UniversalPropositions / UP-1.0

Universal Proposition Banks for Multilingual Semantic Role Labeling
Other
99 stars 18 forks source link

adapt all datasets to the same conllus format #7

Closed arademaker closed 3 years ago

arademaker commented 4 years ago

This PR:

  1. rename all .conllu files to .conllus adjusting the columns and arguments to make all data follow the same format. That is, all sentences have at least 11 columns. Columns from 1 to 10 follow the CoNLL-U format specification and column 11 specific the predicates in the sentence. For each predicate in column 11, we have one more "predicate column" in the sentence.

  2. In the scripts directory, we have some AWK scripts. In particular, we have long-short.awk and short-long.awk that change arguments from A[0-9M] to ARG[0-9M] and vice-versa. Some scripts may not be useful once this PR is accepted (e.g. the conlluf-conllus.awk was used to convert the previous "fake" CoNLL-U format to the new .conllus format).
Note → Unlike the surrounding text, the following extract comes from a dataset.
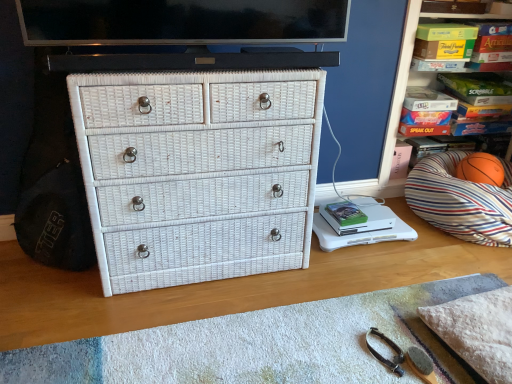
Where is `vacant space situated above white wicker drawer at center (from a real-world perspective)`? Image resolution: width=512 pixels, height=384 pixels. vacant space situated above white wicker drawer at center (from a real-world perspective) is located at coordinates (318, 344).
  3. I fixed a bug in the English dataset where some sentences ended up having tokens with a different number of columns. Underscore (_) is used to denote unspecified values in all fields, following the CoNLL-U format.

Pending issue:

We still have one difference between the files in the English dataset and the other languages. Each predicate column in the English dataset has a V and C-V (see here) tags indicating the position of the predicate besides its arguments. In other languages, these tags are not presented in the predicates columns, only column 11 identify the tokens annotated as predicates.

arademaker commented 4 years ago

@huaiyu-zhu any update ?

arademaker commented 4 years ago

We may need to think again about this PR. First, because the golden EN data maybe be submitted to https://github.com/propbank/propbank-release instead of being here. The question is how we can make clear the data here that is golden (manually revised) from the one produced automatically.

Second, because the conllus may not be the best approach compared to https://universaldependencies.org/ext-format.html.

alanakbik commented 4 years ago

@arademaker I'd be happy to join the discussion on this!

arademaker commented 3 years ago

please ignore this PR. In a new PR I am suggesting the adoption of conllup format.